Before we started recording, I showed these four portraits to Jess and asked her to come up with a few words to describe the subject.

Top left: 1816 by John Vanderlyn; Top Right: 1821 by Gilbert Stuart; Bottom Left: 1833 by James Barton Longacre; Bottom Right: 1829-1830 by Chester Harding

She came up with words like “striking,” “sometimes kind,” “suspicious,” and “awoken by a ghost.”

Those terms track fairly well with how most outsiders viewed Madison. The writer Washington Irving described him as “but a withered little apple john” and one acquaintance said he was “the most unsociable creature in existence.”

It makes sense then than in 2017, historian and author Alexis Coe called James Madison “America’s least fun founding father.”

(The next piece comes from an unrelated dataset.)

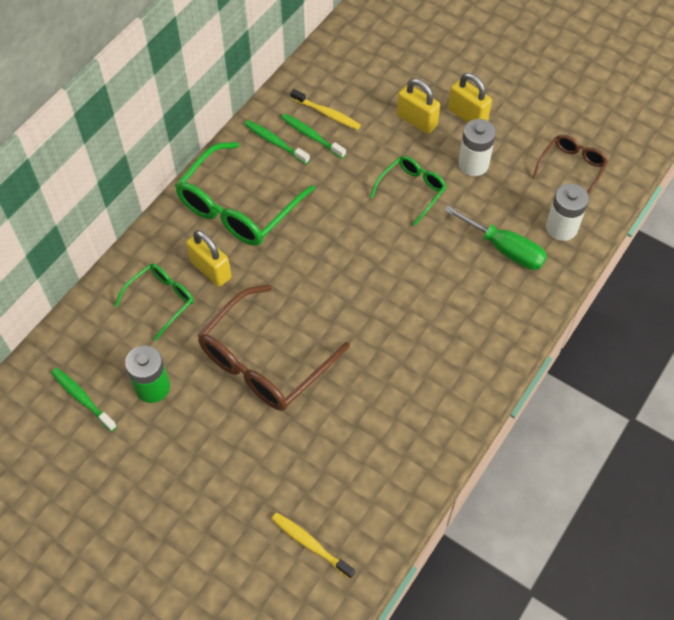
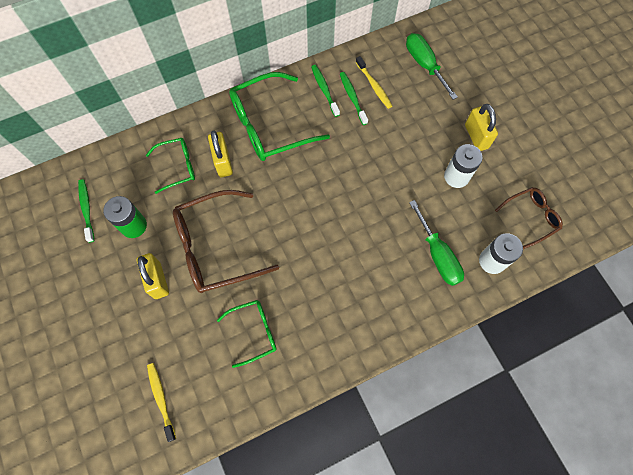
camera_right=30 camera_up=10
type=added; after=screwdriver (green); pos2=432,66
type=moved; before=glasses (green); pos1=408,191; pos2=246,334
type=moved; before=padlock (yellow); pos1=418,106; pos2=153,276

But maybe they didn’t know the real Madison…which was no easy feat. His friend writer Margaret Bayard Smith said he was “very droll” and made his company “laugh heartily,” but she admitted that this “entertaining, interesting and communicative” man, “had a single stranger or indifferent person been present; would have been mute, cold, and repulsive.”

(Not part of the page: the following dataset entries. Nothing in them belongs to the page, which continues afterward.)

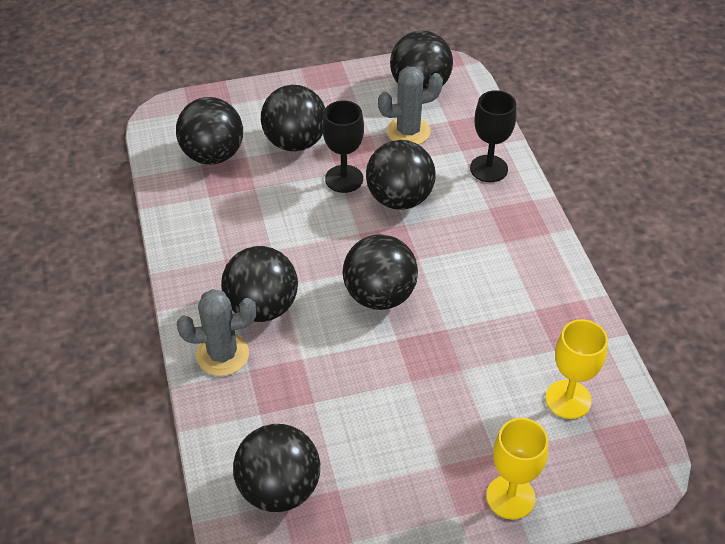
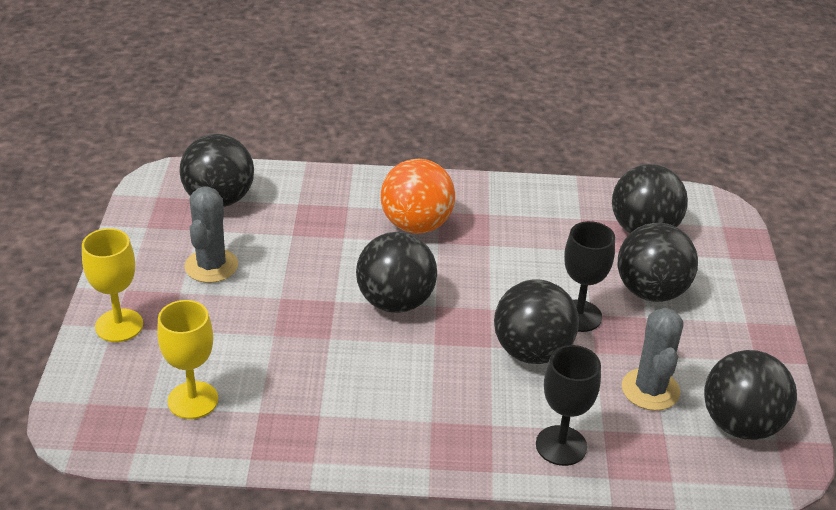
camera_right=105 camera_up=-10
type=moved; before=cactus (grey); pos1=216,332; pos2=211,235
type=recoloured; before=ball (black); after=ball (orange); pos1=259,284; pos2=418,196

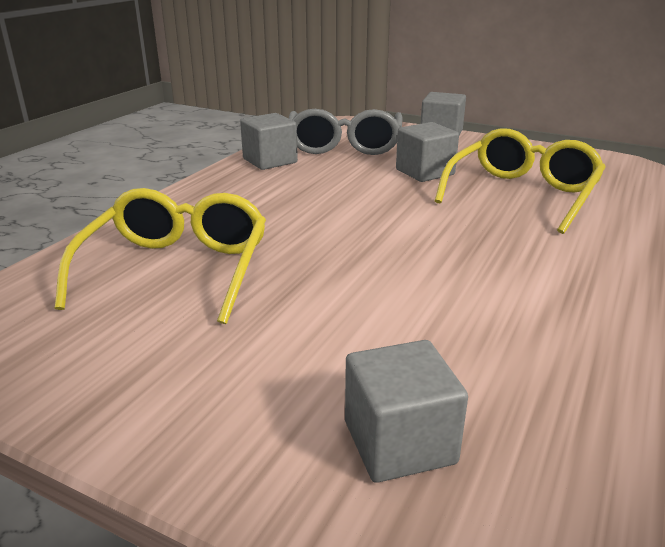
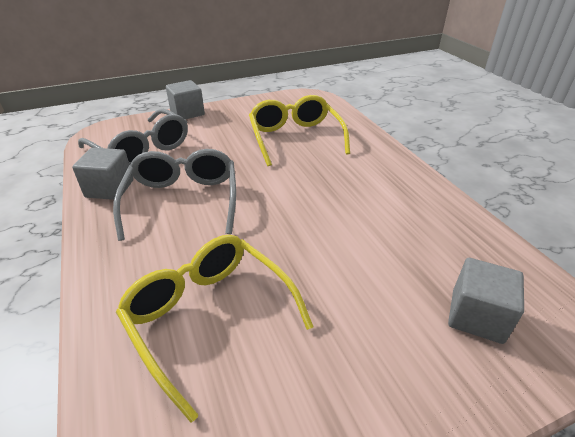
camera_right=-50 camera_up=10
type=removed; before=cube (grey); pos1=427,152
type=added; after=glasses (grey); pos2=174,195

So we went on a hunt for his well-hidden and weird sense of humor.

Margaret Bayard Smith circa 1829 by Charles Bird King. Fun fact: Margaret Bayard Smith had three “double cousins” who likely shared nearly 40% of their DNA with her. We talked about this and figure skating for almost nine minutes in a delightful segment that was cut due to its extreme lack of relevancy. This conversation can be heard on our Patreon page.

That hunt for his humor includes his abusive college poetry, his weird experimentation with animals and humans, and his special relationship with Thomas Jefferson.

Baroness Frederika Charlotte Riedesel circa 1795 by Johann Heinrich Schröder. The Baroness was reportedly a favorite comedy subject of Madison’s.

One of the best collections of Madison’s humor is an article called “The Mischievous Mr. Madison” by Hilarie M. Hicks which explores some of his more subtle humor and 19th century dad jokes.

We come away with a better understanding of the personality of James Madison (and myself) and we agree that he is definitely not America’s least fun founding father.

Listen now:


Join our Patreon family at https://www.patreon.com/ploddingthroughthepresidents for exclusive bonus content!

The Mischievous Mr. Madison” by Hilarie M. Hicks, Montpelier’s Digital Doorway, March 26, 2020
James Madison by Richard Brookhiser
Forty Years of Washington Society by Margaret Bayard Smith
The Life of James Madison by Gaillard Hunt
Totalus Rankium: The American Presidents Episode 4.1: James Madison Part 1 (a hilarious take on James Madison’s wooing of Dolley.)
What The Least Fun Founding Father Can Teach Us Now” by Alexis Coe, The New Yorker, November 22, 2017


  1. November 24, 2020 / 9:28 am


    I loved this podcast. I knew it was going to be good when the link popped up in my email.

    Madison is my 2nd favorite president, second to my #1…. JQA.
    When researching James Madison for my novel, I wanted to know these jokes by Madison. It’s sad that Margaret Bayard Smith did not record them for us. His poems….wow, very interesting. I used one of them in the novel. Truly an eccentric little fellow.

    I think Smith is correct in saying that Madison looked older than his 90+ year old mother. His life mask shows it. I also would love to know what Madison’s eyes looked like. I reconstructed his life mask shown in my link below. When making a life mask the eyes are closed leaving the eyes to be sculpted by the artist. Like paintings, artistic license comes in to play and we may not know if the eyes on the mask are correct….hopefully close. Madison’s face drooped on one side of his life mask possibly showing a stroke at some point in his life thus adding to his myriad of health problems.

    Thank you again for the podcast….I can’t get enough of James and Dolley…..makes me wish for a time machine. Too bad Madison didn’t have a diary like JQA.

    Life Mask reconstruction of James Madison… See the droop on one side of his face.

    • Howard Dorre
      November 24, 2020 / 10:31 am

      Thank you, Cheryl! And yes – it’s such a shame that the Virginian presidents didn’t keep detailed diaries or preserve their most personal correspondence. I love the digital reconstructions you’re doing, they’re a very cool way to bring these figures to life!